- [WHAT TO PRODUCE] Copy out the data word for word, without any of its pictures.

GIVEN INFORMATION Block Start

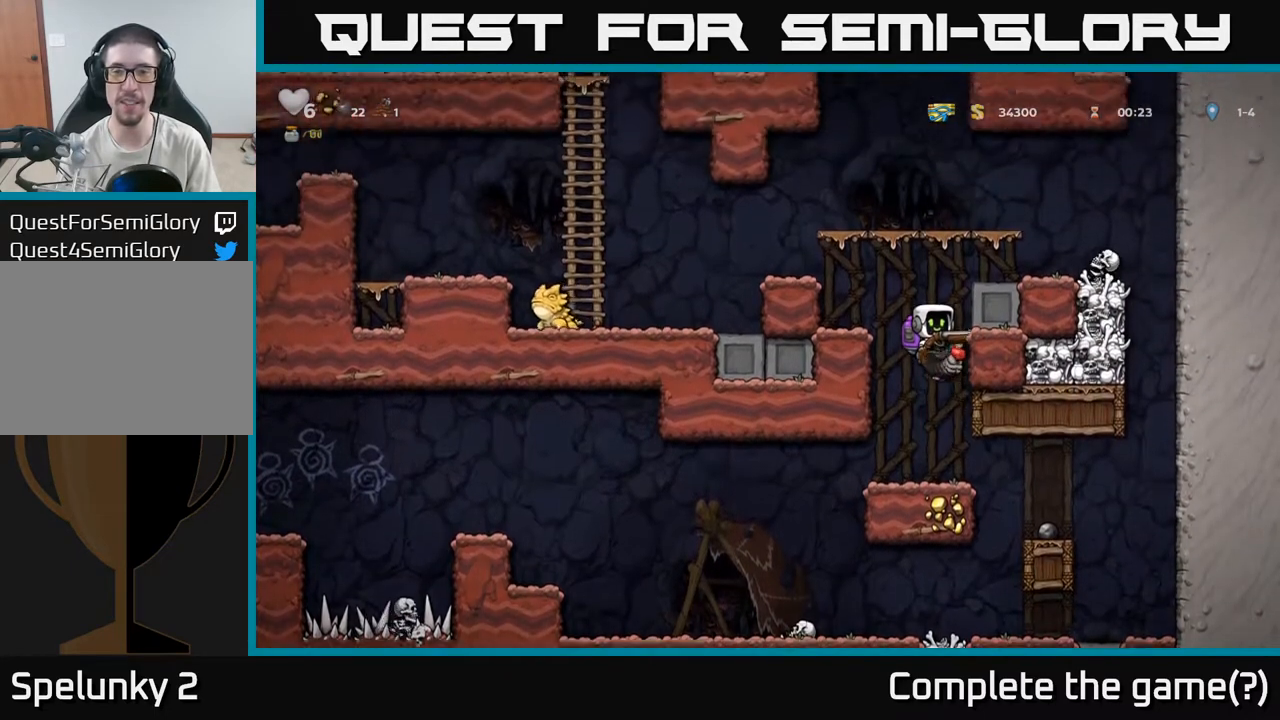
{"dt_ms": 500, "buttons": [], "left_stick": "center", "right_stick": "center", "events": [[133, "A", "up"]]}
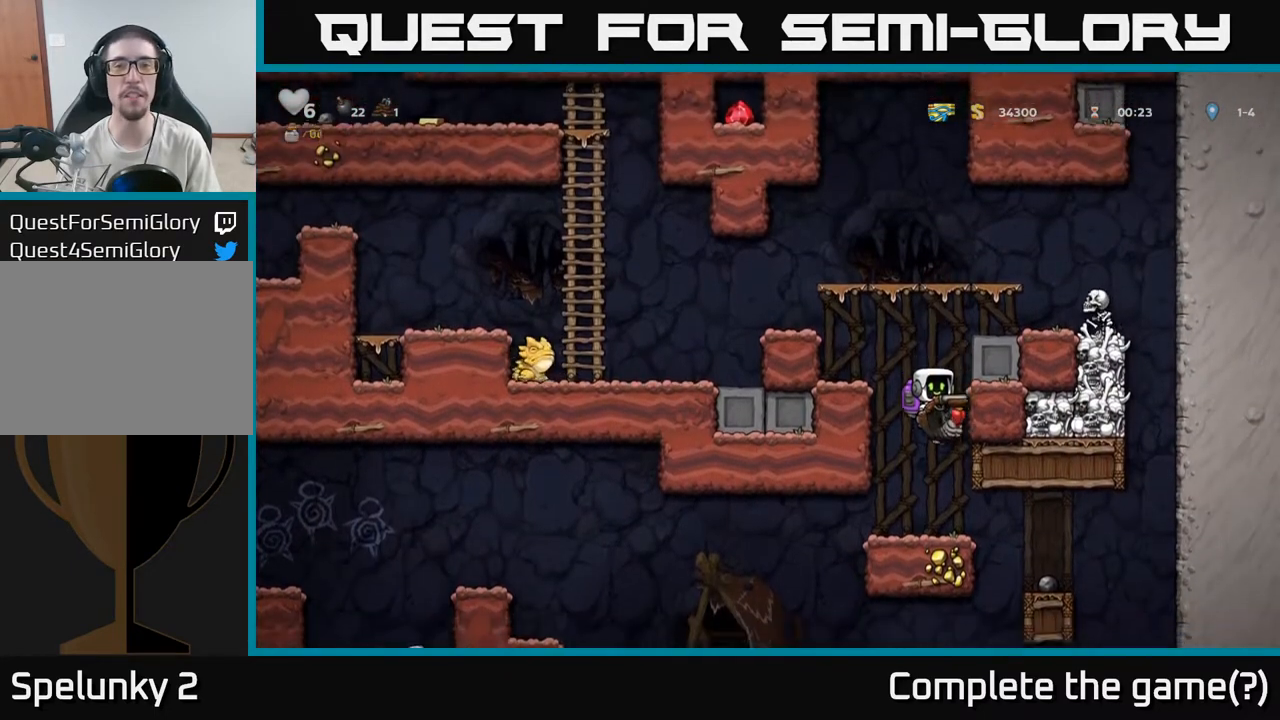
{"dt_ms": 500, "buttons": [], "left_stick": "left", "right_stick": "center", "events": [[50, "left_stick", "left"]]}
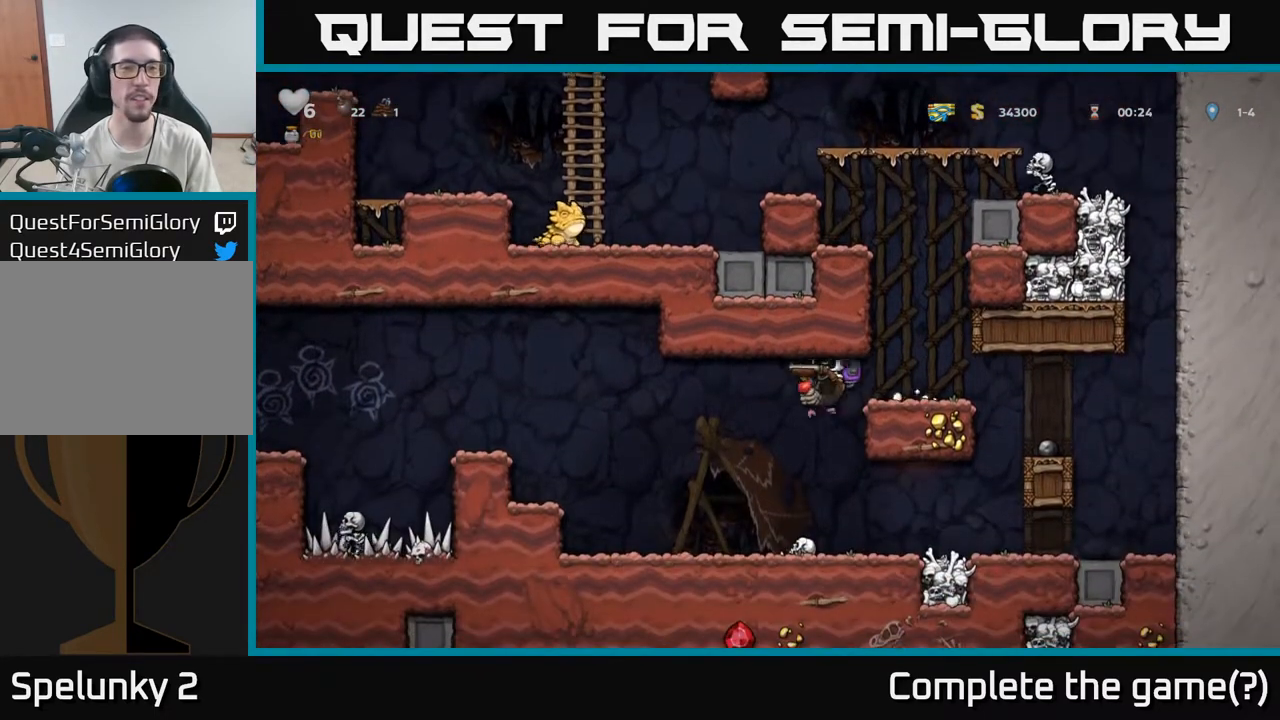
{"dt_ms": 500, "buttons": ["A"], "left_stick": "left", "right_stick": "center", "events": [[367, "A", "down"]]}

GIVEN INFORMATION Block End

- [RESULT FOR THIS EXERCISE]
{"dt_ms": 500, "buttons": [], "left_stick": "center", "right_stick": "center", "events": [[133, "A", "up"]]}
{"dt_ms": 500, "buttons": [], "left_stick": "left", "right_stick": "center", "events": [[50, "left_stick", "left"]]}
{"dt_ms": 500, "buttons": ["A"], "left_stick": "left", "right_stick": "center", "events": [[367, "A", "down"]]}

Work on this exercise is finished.